U elect a president which bombs schools and blame a computer instead.
Are you also blaming optics for shooting in the schools? whitewashing the murderers and even their weapons.
@ruff I'm going to take a wild guess here and say that @jacqueline did not vote for Trump.
@j3rn @jacqueline oh ok, that's totally changing everything. So let's blame the computer, yea, show him. make computer dumb again!

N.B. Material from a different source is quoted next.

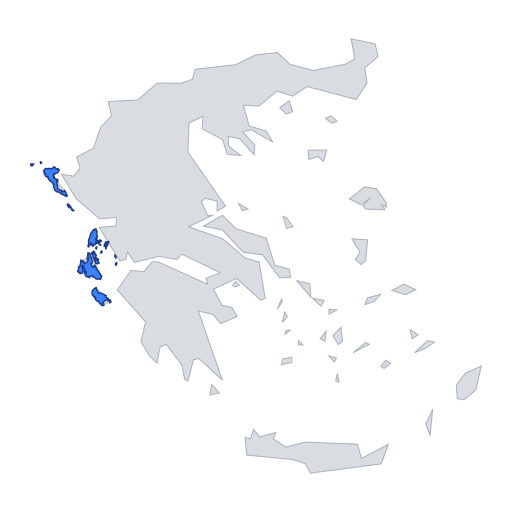 Ionion Nison, Ionioi Nisoi, Greece shown in context
{"feature_id": "26713481B82557054028644", "entity_name": "Ionion Nison", "entity_type": "district", "adm_level": 2, "iso_a3": "GRC", "parent_name": "Greece", "parent_adm1": "Ionioi Nisoi", "projection": "orthographic", "projection_center": [20.46, 38.773], "detail": "fine", "context": "in_parent", "style": "filled", "palette": "blue", "viewbox_px": 512, "rotation_deg": 0, "n_neighbors": 0, "source": "geoboundaries", "source_scale": "gbopen_adm2", "svg_char_len": 9373}
<svg xmlns="http://www.w3.org/2000/svg" viewBox="0 0 512 512"><path d="M351.2,38.9L375.1,43.9L378.1,56.5L364.8,67.7L367.0,83.0L356.3,99.5L307.1,86.6L292.6,96.1L277.1,91.1L258.8,106.1L243.3,105.2L249.1,125.9L266.1,131.1L273.0,142.3L251.5,129.7L242.6,131.9L254.8,145.1L254.1,154.7L239.8,138.7L228.1,136.5L228.7,146.0L240.8,155.6L227.2,154.1L222.6,139.7L202.1,128.6L203.0,116.4L189.0,122.9L187.9,152.1L225.5,206.1L217.1,211.0L217.2,201.1L205.2,198.3L201.3,201.4L203.7,207.0L207.9,215.8L212.9,215.2L188.5,226.7L222.8,238.9L245.0,257.9L259.3,262.3L265.1,298.2L260.9,300.4L236.5,278.4L213.5,289.1L222.0,305.4L232.1,307.6L237.1,316.4L220.7,323.7L213.1,314.4L198.3,311.0L222.3,380.1L199.1,358.7L193.5,359.7L187.9,381.0L184.7,379.3L181.8,364.9L166.3,344.4L160.0,347.0L157.0,363.1L149.0,355.2L141.0,341.4L145.6,321.9L117.3,290.0L131.1,270.4L143.9,271.7L152.1,261.8L158.5,262.1L207.5,284.2L206.0,278.3L220.4,272.7L181.8,254.2L176.8,259.5L159.0,256.3L134.5,262.4L127.3,251.9L126.0,259.2L120.0,261.0L99.2,227.4L116.2,226.0L116.5,217.4L99.7,218.9L76.0,198.6L61.4,174.2L73.5,176.2L80.1,168.3L76.6,157.0L93.5,148.2L100.6,127.3L111.5,115.9L108.2,101.5L137.6,100.0L157.5,83.0L181.5,83.3L192.5,79.3L195.1,69.4L235.7,64.7L255.4,55.0L277.3,52.5L290.1,64.4L313.3,70.5L345.1,64.3L354.9,59.0L351.2,38.9ZM259.7,437.0L275.8,432.5L273.1,439.0L286.2,447.1L305.0,442.1L357.5,444.2L361.5,458.4L388.2,444.5L381.3,463.8L310.5,473.1L305.3,463.5L292.4,459.5L246.9,455.1L245.1,437.5L250.5,438.7L253.5,429.5L259.7,437.0ZM222.4,215.3L236.0,228.8L266.3,238.2L274.8,265.2L289.4,269.2L290.5,277.3L279.6,277.9L262.6,254.8L243.1,252.2L222.5,230.0L203.5,226.1L222.4,215.3ZM376.8,188.9L385.9,202.4L386.6,207.3L381.7,204.9L384.9,209.8L365.7,209.0L362.9,205.7L370.6,197.7L361.1,204.8L349.5,198.9L364.6,186.9L376.8,188.9ZM463.9,399.8L457.3,398.5L456.3,384.9L465.6,373.1L481.3,366.1L475.8,390.1L463.9,399.8ZM365.6,260.6L361.1,264.5L355.4,259.6L360.0,252.3L351.9,238.7L367.6,239.9L365.6,260.6ZM89.0,252.9L100.3,274.1L99.0,278.7L87.0,276.4L83.5,268.3L78.5,271.7L89.0,252.9ZM65.0,191.8L55.5,189.9L44.0,170.4L57.7,170.1L53.8,176.8L65.0,191.8ZM326.7,150.2L323.4,161.5L317.9,156.3L308.9,159.5L308.2,150.1L326.7,150.2ZM403.8,284.1L415.8,289.8L405.5,294.6L391.9,290.5L403.8,284.1ZM292.4,111.6L286.4,114.1L279.8,107.6L289.3,100.8L292.4,111.6ZM95.5,287.7L110.8,301.7L101.9,304.5L91.9,292.4L95.5,287.7ZM342.6,341.8L338.2,344.5L332.9,335.8L340.8,327.3L342.6,341.8ZM309.8,283.7L310.8,297.2L296.8,280.7L309.8,283.7ZM432.7,409.2L430.1,435.6L425.8,423.9L432.7,409.2ZM96.5,242.5L88.6,246.1L95.5,229.4L96.5,242.5ZM219.4,393.0L209.9,394.9L211.6,384.5L219.4,393.0ZM414.8,352.6L427.5,340.7L434.5,342.1L424.8,348.6L414.8,352.6ZM365.0,304.6L367.5,297.8L380.6,294.4L373.7,301.6L365.0,304.6ZM326.2,331.2L324.9,341.3L320.0,338.7L326.2,331.2ZM324.2,300.5L321.0,306.1L312.5,298.1L324.2,300.5ZM293.1,226.8L286.5,228.4L283.2,216.3L287.2,218.6L293.1,226.8ZM337.1,121.3L331.8,123.3L325.4,118.3L331.1,115.9L337.1,121.3ZM291.8,357.4L291.8,362.5L281.4,364.7L282.8,359.0L291.8,357.4ZM369.1,344.4L353.2,352.6L365.8,342.4L369.1,344.4ZM282.6,301.3L277.3,309.2L281.4,299.2L282.6,301.3ZM336.7,310.0L329.0,314.1L329.0,309.3L336.7,310.0ZM390.5,363.3L384.2,368.4L380.9,366.4L385.7,360.2L390.5,363.3ZM418.2,334.8L412.3,338.8L410.1,329.9L418.2,334.8ZM287.3,316.5L282.4,322.7L284.6,312.3L287.3,316.5ZM95.9,254.4L96.3,262.9L92.0,252.6L95.9,254.4ZM336.4,358.1L334.4,362.0L328.7,355.9L336.4,358.1ZM248.0,209.2L242.4,210.6L238.6,203.5L248.0,209.2ZM239.2,285.3L235.0,286.9L232.6,285.2L235.7,281.3L239.2,285.3ZM290.3,330.1L285.2,334.2L285.9,330.6L290.3,330.1ZM337.3,373.6L339.1,382.0L335.7,381.0L337.3,373.6ZM302.9,345.0L298.5,344.6L298.5,340.6L302.9,345.0Z" fill="#d9dde1" stroke="#a8b0b8" stroke-width="1"/><path d="M89.1,253.0L87.9,253.0L87.7,253.3L88.0,254.1L87.6,255.6L88.0,256.1L87.8,257.0L88.3,258.6L88.2,258.9L87.8,259.1L87.7,258.6L87.2,258.5L87.2,258.9L88.0,259.4L88.2,260.1L87.5,261.5L85.3,263.3L84.7,263.5L84.3,262.4L83.7,262.7L83.1,262.3L83.0,261.8L82.9,260.4L82.0,260.7L81.3,261.8L81.2,260.9L80.9,260.4L80.7,260.9L80.8,262.2L80.2,264.5L80.2,265.7L79.8,266.4L78.8,266.6L78.5,267.2L78.7,269.0L77.7,271.1L77.8,271.8L78.1,272.1L78.8,272.2L79.6,272.7L79.9,273.6L80.2,273.7L80.4,273.3L82.8,272.9L82.8,268.8L82.3,267.8L82.4,266.8L81.9,266.2L82.3,265.4L83.1,265.3L83.4,265.4L83.8,267.6L84.5,268.9L84.9,270.2L85.4,270.6L85.8,271.7L86.4,272.5L86.2,272.7L85.9,272.7L84.7,270.9L84.3,271.1L84.9,272.3L84.6,273.1L85.7,274.6L85.3,275.4L86.3,276.2L86.5,276.7L87.5,276.6L89.2,277.5L89.2,276.9L89.7,276.5L90.3,276.3L90.9,275.8L91.8,275.7L92.9,276.2L93.8,277.1L95.4,278.0L96.0,278.8L98.0,279.2L99.1,278.7L100.4,279.4L100.8,278.8L100.9,277.8L101.6,276.3L101.5,275.6L100.5,274.8L100.0,273.8L99.4,273.2L98.6,271.6L96.5,268.9L95.6,266.5L95.4,266.3L94.5,266.5L94.9,265.6L94.8,265.3L94.6,265.3L94.1,265.6L94.1,266.1L93.3,267.1L92.6,267.1L91.7,265.6L91.4,264.5L90.7,264.0L92.2,262.9L92.0,260.8L91.4,257.6L90.7,257.3L90.8,256.8L90.3,255.8L90.0,253.8L89.1,253.0ZM55.2,167.4L53.8,166.9L52.6,168.2L51.3,168.9L50.6,168.6L49.5,168.6L49.0,168.4L47.4,169.0L46.3,168.4L45.5,168.6L44.5,169.5L43.7,171.2L43.1,171.3L43.7,171.5L44.3,172.3L44.4,173.3L44.3,174.0L44.5,174.0L44.8,173.2L45.7,173.8L45.3,175.6L45.5,176.0L46.6,176.7L47.3,176.3L47.9,176.6L47.8,177.4L48.8,179.5L50.1,180.3L50.2,181.0L51.7,181.5L52.8,182.7L53.9,184.6L53.5,185.6L53.8,186.4L53.9,187.7L54.9,190.4L57.1,191.9L58.0,191.9L60.1,192.8L61.3,194.0L62.8,194.5L65.4,196.1L66.1,196.0L66.7,196.4L67.2,195.2L66.4,194.4L66.0,193.6L65.9,192.5L64.6,190.4L63.9,191.1L62.1,191.8L61.7,191.5L61.3,190.3L59.7,190.0L58.1,189.1L57.7,188.5L57.5,187.2L57.5,185.7L57.0,184.5L56.8,183.2L57.0,182.0L56.4,181.2L56.6,180.6L56.8,180.8L57.0,181.7L57.7,181.4L57.7,180.7L57.4,180.4L57.7,179.6L57.6,179.4L56.4,179.3L54.7,178.6L54.1,178.0L53.9,178.1L53.5,177.3L53.7,177.1L54.3,177.1L54.2,176.7L53.5,176.2L53.6,175.3L53.3,175.0L53.7,174.2L54.4,174.1L55.4,173.3L56.4,173.2L57.8,172.5L59.2,169.9L58.5,169.2L58.3,169.6L57.9,169.4L57.4,168.7L56.9,169.0L55.8,168.5L55.4,168.1L55.2,167.4ZM99.7,293.4L98.0,292.2L97.5,290.9L97.1,290.8L96.8,290.3L96.7,289.9L96.4,289.3L96.4,288.3L96.2,287.6L95.9,287.6L93.5,289.3L92.4,290.8L92.1,292.1L92.1,293.0L92.4,293.6L92.3,294.7L92.4,295.1L93.4,296.2L94.9,296.6L95.0,297.0L94.6,297.3L94.6,298.0L95.6,298.4L95.7,299.6L96.5,300.7L98.8,301.8L99.7,303.3L100.4,304.0L101.0,304.1L101.1,304.8L101.7,305.3L102.6,305.7L104.0,305.1L103.9,304.4L102.8,303.4L103.1,302.4L103.9,301.7L104.3,300.9L105.6,300.1L107.0,300.0L107.5,300.5L109.2,301.0L109.9,301.8L110.5,301.9L110.3,302.4L110.8,302.1L110.6,300.6L110.4,300.3L108.5,299.4L108.1,298.4L106.0,297.4L105.9,297.1L106.1,295.6L102.2,293.6L100.5,293.0L99.7,293.4ZM95.0,230.0L94.9,229.6L95.6,229.0L95.0,228.9L94.4,230.2L93.5,229.9L93.1,230.2L92.4,231.2L91.9,232.6L91.1,233.1L90.7,233.8L89.5,238.2L88.6,239.8L88.7,243.1L88.3,245.4L88.0,245.8L88.3,246.8L87.9,247.4L89.4,245.7L90.6,242.9L91.2,243.1L91.1,243.9L91.6,244.8L92.5,244.8L92.4,245.7L92.8,246.3L93.2,246.1L92.9,245.6L92.9,245.1L93.4,244.5L94.4,244.8L95.1,244.6L95.2,243.8L95.5,243.6L95.6,242.4L95.8,242.5L96.2,243.4L96.5,243.5L96.9,243.3L97.0,242.2L96.4,240.5L97.0,239.9L96.9,238.8L96.6,238.3L96.2,238.7L96.4,239.4L96.2,239.9L95.9,240.0L95.7,239.8L95.8,239.1L96.1,238.8L96.3,238.1L97.2,237.1L97.4,236.6L97.4,236.0L96.9,235.3L96.7,234.6L96.9,234.1L96.8,232.6L97.1,231.8L96.8,231.6L96.3,229.9L95.0,230.0ZM94.4,253.9L94.4,252.5L94.6,251.8L93.8,251.2L93.4,251.2L93.2,251.7L93.5,252.0L93.5,252.7L93.2,253.4L92.0,252.6L91.8,252.7L91.6,253.2L92.2,254.9L92.9,255.4L92.9,256.2L93.3,257.4L94.2,259.2L94.2,260.1L94.6,260.7L95.1,260.9L95.5,262.8L96.1,263.6L97.0,263.9L99.1,262.9L98.9,262.6L98.0,262.2L97.9,261.3L97.9,260.9L98.3,260.6L97.9,260.0L98.4,259.6L97.6,258.6L96.7,258.2L97.0,258.6L96.7,258.9L96.2,258.5L95.9,258.9L96.7,259.5L96.8,259.9L96.1,259.3L95.6,259.4L95.0,260.0L94.6,259.8L94.6,259.0L96.2,255.4L95.5,254.5L95.7,254.3L95.5,254.0L95.3,253.8L95.2,254.2L94.9,254.2L94.4,253.9ZM108.5,241.5L107.4,241.9L106.2,241.8L105.5,242.3L105.0,243.7L104.6,244.1L104.2,245.2L104.3,246.3L104.7,246.2L105.0,245.8L105.4,245.1L105.2,244.7L105.6,244.4L107.1,243.9L107.5,243.2L108.4,242.8L108.8,242.0L108.8,241.6L108.5,241.5ZM99.9,239.9L99.5,240.5L98.5,240.8L97.8,240.6L97.5,242.5L99.3,244.4L101.1,245.6L100.4,244.7L99.3,244.1L98.6,243.0L98.7,242.5L99.1,242.0L99.4,242.3L100.1,242.2L100.7,241.7L101.1,241.0L101.2,240.6L100.4,240.6L100.4,240.2L99.9,239.9ZM71.3,208.1L71.0,207.3L70.3,206.9L70.4,206.3L69.7,205.7L69.2,204.9L67.9,204.1L67.4,204.3L67.4,204.9L68.2,206.7L69.7,207.8L71.3,208.1ZM31.8,164.3L31.1,163.8L30.7,164.3L30.8,165.1L31.4,165.8L32.5,165.7L33.0,164.6L33.6,164.1L33.1,163.9L31.8,164.3ZM106.1,248.6L105.9,247.8L106.3,247.0L107.1,246.1L107.7,244.6L107.4,244.7L106.4,246.3L105.7,247.0L105.5,248.2L105.7,248.6L106.1,248.6ZM116.0,256.3L115.6,256.1L114.9,255.3L114.8,256.0L115.1,257.1L115.8,258.0L116.1,257.7L116.0,256.3ZM100.6,252.7L101.9,252.7L102.0,251.5L101.8,251.1L101.6,251.1L100.7,252.3L100.6,252.7ZM96.6,248.8L96.9,247.3L96.6,247.0L96.1,247.0L95.8,248.4L96.6,248.8ZM116.5,262.9L116.4,262.7L116.1,262.9L116.0,263.4L116.2,263.8L115.5,264.0L115.7,265.0L116.2,265.0L115.9,264.4L116.1,264.1L116.5,264.2L116.8,263.6L116.7,262.9L116.5,262.9ZM72.7,210.7L73.6,210.5L72.1,209.1L71.6,209.6L71.8,210.0L72.6,210.4L72.7,210.7ZM40.7,163.4L41.4,163.1L41.6,162.9L41.5,162.4L40.5,161.9L40.4,162.5L40.7,163.4Z" fill="#3b82f6" stroke="#1e3a8a" stroke-width="1.5"/></svg>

@jacqueline For anyone questioning if Claude was used for selecting targets during the US attack on Iran, including bombing a school, here are some sources showing that Claude was used (and is still in use):

https://www.cbsnews.com/news/anthropic-claude-ai-iran-war-u-s/
https://www.theguardian.com/technology/2026/mar/01/claude-anthropic-iran-strikes-us-military

Anthropic's Claude AI being used in Iran war by U.S. military, sources say

Two sources familiar with the U.S. military's use of artificial intelligence confirm that the U.S. used Anthropic's Claude AI model over weekend for the attack on Iran — and is still using it.

@jacqueline that sure got some rancid replies
@s0 @jacqueline It's the very nature of any "AI" discussion. Somebody makes a clear, concise criticism of the technology and then the apologists and "I wrote my dissertation with chat gippity" simps pile on.

@jacqueline You know, they frame stuff this poorly so I'll do it too.

As a treat.

@jacqueline Do you live in a country that has directly or indirectly contributed to war, either by participating, supporting, or selling weapons in general? Because for your logic to hold true you probably live in one of about 7 countries with no standing army.